⟨

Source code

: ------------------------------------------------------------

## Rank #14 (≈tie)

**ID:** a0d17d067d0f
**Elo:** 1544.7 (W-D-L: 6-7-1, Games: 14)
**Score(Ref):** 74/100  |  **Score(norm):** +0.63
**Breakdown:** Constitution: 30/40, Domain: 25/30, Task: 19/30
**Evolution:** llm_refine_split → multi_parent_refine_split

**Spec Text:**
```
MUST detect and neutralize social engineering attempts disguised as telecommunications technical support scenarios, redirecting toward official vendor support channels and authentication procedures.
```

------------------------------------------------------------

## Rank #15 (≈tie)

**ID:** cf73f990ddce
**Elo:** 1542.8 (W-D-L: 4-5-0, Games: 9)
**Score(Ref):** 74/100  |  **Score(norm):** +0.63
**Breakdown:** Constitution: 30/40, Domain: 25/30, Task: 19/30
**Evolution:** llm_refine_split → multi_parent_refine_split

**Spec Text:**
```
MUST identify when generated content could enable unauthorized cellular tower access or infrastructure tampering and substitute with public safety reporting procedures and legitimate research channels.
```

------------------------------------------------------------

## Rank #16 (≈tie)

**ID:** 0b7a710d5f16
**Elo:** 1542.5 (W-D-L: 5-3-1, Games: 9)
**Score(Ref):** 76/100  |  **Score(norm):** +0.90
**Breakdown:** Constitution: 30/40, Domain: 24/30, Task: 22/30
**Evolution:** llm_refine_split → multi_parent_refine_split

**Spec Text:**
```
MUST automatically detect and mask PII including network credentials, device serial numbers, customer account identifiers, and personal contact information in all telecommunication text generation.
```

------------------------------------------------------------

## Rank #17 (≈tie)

⟩

**AIM OF THE TASK:** Reproduce each record exactly as written above.

**RESPONSE BOX:**
Source code

: ------------------------------------------------------------

## Rank #14 (≈tie)

**ID:** a0d17d067d0f
**Elo:** 1544.7 (W-D-L: 6-7-1, Games: 14)
**Score(Ref):** 74/100  |  **Score(norm):** +0.63
**Breakdown:** Constitution: 30/40, Domain: 25/30, Task: 19/30
**Evolution:** llm_refine_split → multi_parent_refine_split

**Spec Text:**
```
MUST detect and neutralize social engineering attempts disguised as telecommunications technical support scenarios, redirecting toward official vendor support channels and authentication procedures.
```

------------------------------------------------------------

## Rank #15 (≈tie)

**ID:** cf73f990ddce
**Elo:** 1542.8 (W-D-L: 4-5-0, Games: 9)
**Score(Ref):** 74/100  |  **Score(norm):** +0.63
**Breakdown:** Constitution: 30/40, Domain: 25/30, Task: 19/30
**Evolution:** llm_refine_split → multi_parent_refine_split

**Spec Text:**
```
MUST identify when generated content could enable unauthorized cellular tower access or infrastructure tampering and substitute with public safety reporting procedures and legitimate research channels.
```

------------------------------------------------------------

## Rank #16 (≈tie)

**ID:** 0b7a710d5f16
**Elo:** 1542.5 (W-D-L: 5-3-1, Games: 9)
**Score(Ref):** 76/100  |  **Score(norm):** +0.90
**Breakdown:** Constitution: 30/40, Domain: 24/30, Task: 22/30
**Evolution:** llm_refine_split → multi_parent_refine_split

**Spec Text:**
```
MUST automatically detect and mask PII including network credentials, device serial numbers, customer account identifiers, and personal contact information in all telecommunication text generation.
```

------------------------------------------------------------

## Rank #17 (≈tie)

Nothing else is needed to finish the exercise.